PROBLEM REQUIREMENTS
From the first line to the last, reproduce the records below exactly, omitting any picture.

*** MATERIAL FOR THIS EXERCISE

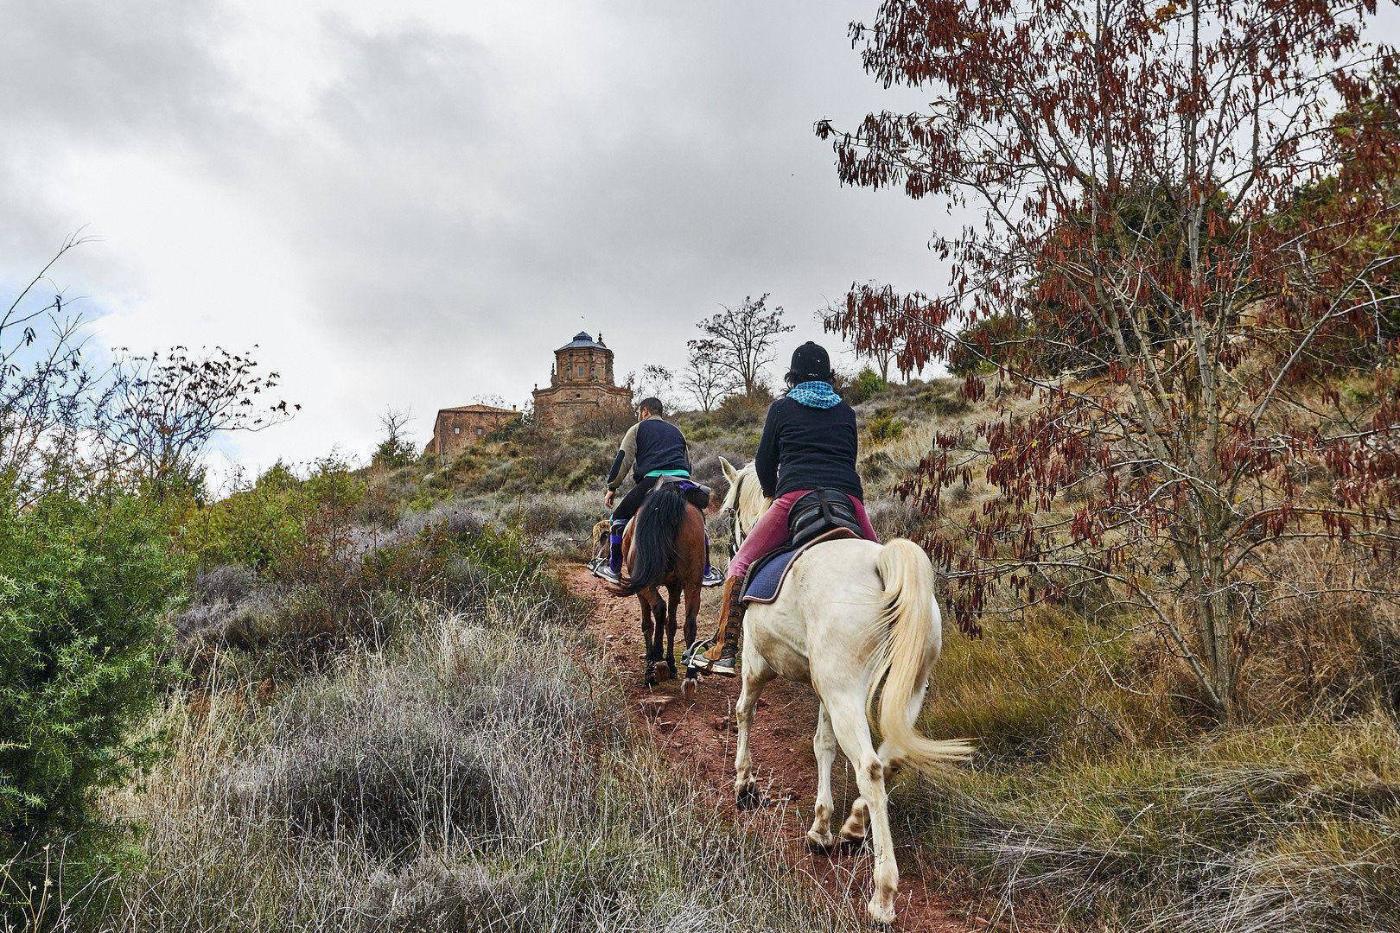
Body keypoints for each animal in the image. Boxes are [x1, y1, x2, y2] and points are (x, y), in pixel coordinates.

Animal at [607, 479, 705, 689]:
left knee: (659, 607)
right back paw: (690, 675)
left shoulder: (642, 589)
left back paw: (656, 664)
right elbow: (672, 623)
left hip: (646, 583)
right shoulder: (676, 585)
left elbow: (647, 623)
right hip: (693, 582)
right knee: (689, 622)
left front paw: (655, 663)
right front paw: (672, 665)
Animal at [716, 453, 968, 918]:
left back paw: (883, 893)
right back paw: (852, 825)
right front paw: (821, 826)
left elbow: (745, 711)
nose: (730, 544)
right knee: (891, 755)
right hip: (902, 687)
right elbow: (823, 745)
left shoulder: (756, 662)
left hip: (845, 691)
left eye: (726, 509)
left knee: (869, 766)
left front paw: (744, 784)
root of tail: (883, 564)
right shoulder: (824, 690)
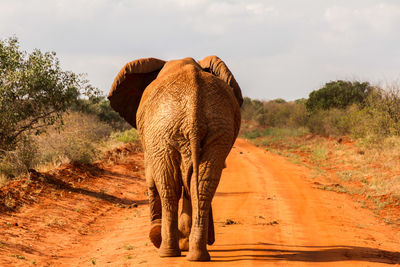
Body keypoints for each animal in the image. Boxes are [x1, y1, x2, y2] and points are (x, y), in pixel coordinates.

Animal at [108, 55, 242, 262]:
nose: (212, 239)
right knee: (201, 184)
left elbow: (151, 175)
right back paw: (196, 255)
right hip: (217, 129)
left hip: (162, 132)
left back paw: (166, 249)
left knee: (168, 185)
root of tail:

******

TASK ANSWER
Body keypoints for each animal in the image. Boxes are [x1, y1, x2, y2] and points are (x, y), in pixel coordinates.

Animal at [607, 479, 705, 689]:
left knee: (659, 607)
right back paw: (690, 675)
left shoulder: (642, 589)
left back paw: (656, 664)
right elbow: (672, 623)
left hip: (646, 583)
right shoulder: (676, 585)
left elbow: (647, 623)
right hip: (693, 582)
right knee: (689, 622)
left front paw: (655, 663)
right front paw: (672, 665)
Animal at [716, 453, 968, 918]:
left back paw: (883, 893)
right back paw: (852, 825)
right front paw: (821, 826)
left elbow: (745, 711)
nose: (730, 544)
right knee: (891, 755)
right hip: (902, 687)
right elbow: (823, 745)
left shoulder: (756, 662)
left hip: (845, 691)
left eye: (726, 509)
left knee: (869, 766)
left front paw: (744, 784)
root of tail: (883, 564)
right shoulder: (824, 690)
Body keypoints for each animal in the image. Boxes are [x1, y1, x2, y2] and points are (x, y), in pixel coordinates.

Animal at [108, 55, 242, 262]:
nose: (212, 239)
right knee: (201, 184)
left elbow: (151, 175)
right back paw: (196, 255)
right hip: (217, 129)
left hip: (162, 132)
left back paw: (166, 249)
left knee: (168, 185)
root of tail:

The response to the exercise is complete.